- _About this task_
Only the records, exactly as written, belong in the answer; pictures do not.

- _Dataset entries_
== Segment start ==

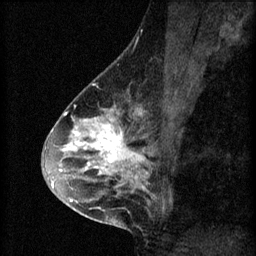
Breast MRI (dynamic contrast-enhanced), one sagittal slice. Slice 35 of 60 in the series (ordered by position). 3 images stored at this slice position (order not interpretable as contrast timing). 1.5 T. TE 4.2 ms, TR 8.2 ms. 256 × 256 image matrix. Female patient, age 45 years.
Structures marked on this image (semi-automatic segmentation, software-assisted and operator-edited):
- analysis volume of interest (the breast-tissue region the enhancement analysis was run in; not a lesion): box from (x=54, y=104) to (x=155, y=217) px
- tumour enhancement mask (voxels above the 70 % enhancement threshold inside the analysis volume of interest): (x=54, y=106)–(x=149, y=207)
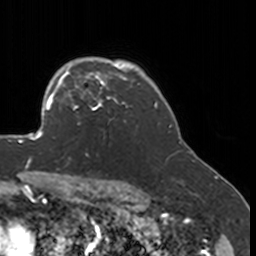
Breast MRI, one axial slice. Position 131 of 160 along the scan axis. Cropped to one breast. Dynamic contrast-enhanced series, time point 2 of 7 at this slice position (early post-contrast). 3 T. TE 1.7 ms, TR 4 ms. 1 mm slice thickness. 256 × 256 image matrix, field of view 170 × 170 mm. Female patient.
Annotated regions visible in this slice (semi-automatic segmentation, software-assisted and operator-edited):
- enhancing-tissue mask used for the functional tumour volume (all voxels passing the contrast-enhancement thresholds inside the analysis volume; usually the tumour): box from (x=52, y=77) to (x=132, y=125) px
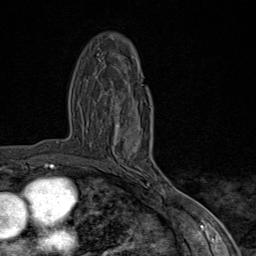
Breast MRI (dynamic contrast-enhanced), one axial slice; slice 47 of 80 in the series (ordered by position); cropped to one breast; dynamic contrast-enhanced series, time point 2 of 9 at this slice position (early post-contrast); 1.5 T; TE 1.8 ms, TR 4.3 ms; 2 mm slice thickness; 256 × 256 image matrix. Female patient.
Annotated regions visible in this slice (semi-automatically segmented with operator editing):
- enhancing-tissue mask used for the functional tumour volume (all voxels passing the contrast-enhancement thresholds inside the analysis volume; usually the tumour): bounding box [x1, y1, x2, y2] px = [114, 104, 169, 198]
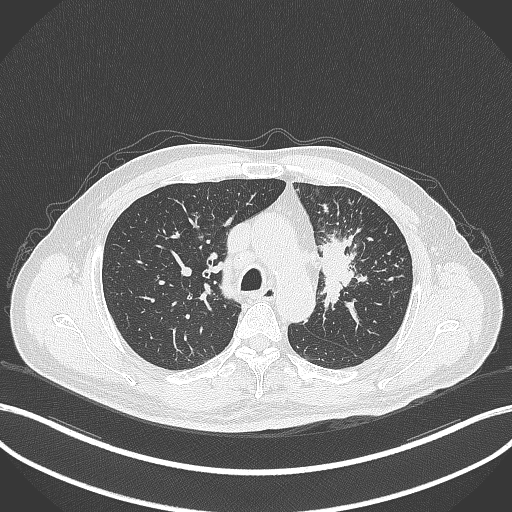
Chest CT, one axial slice; slice 245 of 386 in the series (ordered by position); reconstruction kernel B70f; lung window (W 1500 / L -600 HU); 1 mm slice thickness; 512 × 512 image matrix, field of view 400 × 400 mm. Male patient, age 69 years. Case-level facts recorded for this patient, not image findings: clinical TNM (as recorded): T2a N2 M0.
Structures marked on this image (rectangle marked by the reading radiologist):
- lung tumour (recorded histology: adenocarcinoma): bounding box <312,228,369,311> (left, top, right, bottom; pixels)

== Segment end ==

- _Final answer_
Breast MRI (dynamic contrast-enhanced), one sagittal slice. Slice 35 of 60 in the series (ordered by position). 3 images stored at this slice position (order not interpretable as contrast timing). 1.5 T. TE 4.2 ms, TR 8.2 ms. 256 × 256 image matrix. Female patient, age 45 years.
Structures marked on this image (semi-automatic segmentation, software-assisted and operator-edited):
- analysis volume of interest (the breast-tissue region the enhancement analysis was run in; not a lesion): box from (x=54, y=104) to (x=155, y=217) px
- tumour enhancement mask (voxels above the 70 % enhancement threshold inside the analysis volume of interest): (x=54, y=106)–(x=149, y=207)
Breast MRI, one axial slice. Position 131 of 160 along the scan axis. Cropped to one breast. Dynamic contrast-enhanced series, time point 2 of 7 at this slice position (early post-contrast). 3 T. TE 1.7 ms, TR 4 ms. 1 mm slice thickness. 256 × 256 image matrix, field of view 170 × 170 mm. Female patient.
Annotated regions visible in this slice (semi-automatic segmentation, software-assisted and operator-edited):
- enhancing-tissue mask used for the functional tumour volume (all voxels passing the contrast-enhancement thresholds inside the analysis volume; usually the tumour): box from (x=52, y=77) to (x=132, y=125) px
Breast MRI (dynamic contrast-enhanced), one axial slice; slice 47 of 80 in the series (ordered by position); cropped to one breast; dynamic contrast-enhanced series, time point 2 of 9 at this slice position (early post-contrast); 1.5 T; TE 1.8 ms, TR 4.3 ms; 2 mm slice thickness; 256 × 256 image matrix. Female patient.
Annotated regions visible in this slice (semi-automatically segmented with operator editing):
- enhancing-tissue mask used for the functional tumour volume (all voxels passing the contrast-enhancement thresholds inside the analysis volume; usually the tumour): bounding box [x1, y1, x2, y2] px = [114, 104, 169, 198]
Chest CT, one axial slice; slice 245 of 386 in the series (ordered by position); reconstruction kernel B70f; lung window (W 1500 / L -600 HU); 1 mm slice thickness; 512 × 512 image matrix, field of view 400 × 400 mm. Male patient, age 69 years. Case-level facts recorded for this patient, not image findings: clinical TNM (as recorded): T2a N2 M0.
Structures marked on this image (rectangle marked by the reading radiologist):
- lung tumour (recorded histology: adenocarcinoma): bounding box <312,228,369,311> (left, top, right, bottom; pixels)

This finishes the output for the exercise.